### WRITTEN REQUEST
Edit the lines below so that each "time" becomes "clock", with nothing else changed, and leave the pictures out of your answer.

══ RECORDS FOR PROCESSING ══

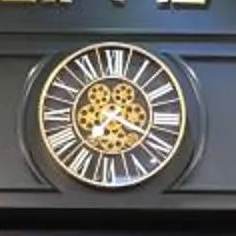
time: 7:18
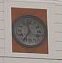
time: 11:35
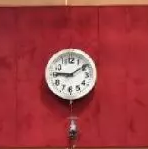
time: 9:09
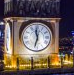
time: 11:32
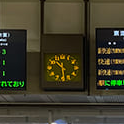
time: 10:28
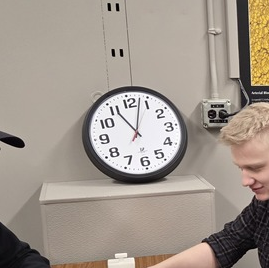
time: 11:02
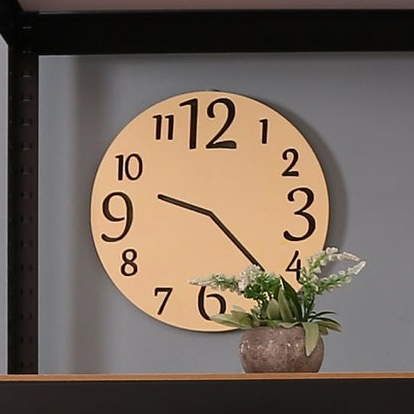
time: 9:22
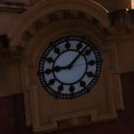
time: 9:07
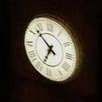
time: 6:52
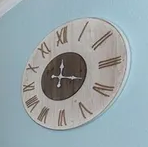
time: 12:18
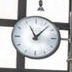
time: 11:07
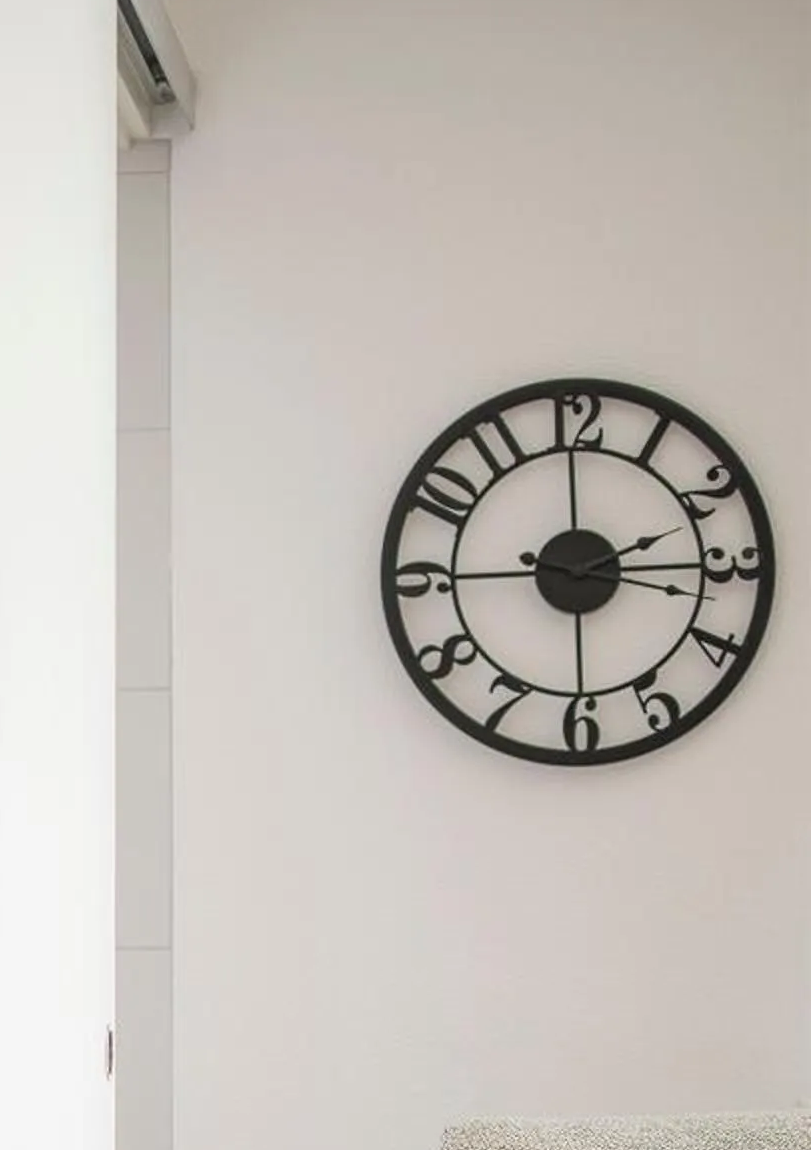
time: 2:15
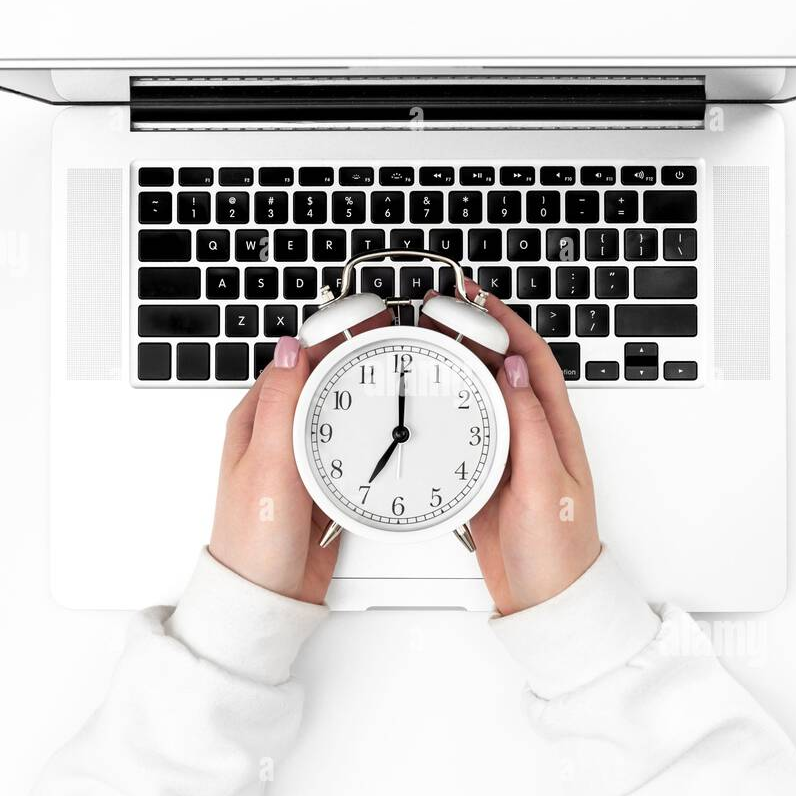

═══

### RESPONSE BELOW
clock: 7:18
clock: 11:35
clock: 9:09
clock: 11:32
clock: 10:28
clock: 11:02
clock: 9:22
clock: 9:07
clock: 6:52
clock: 12:18
clock: 11:07
clock: 2:15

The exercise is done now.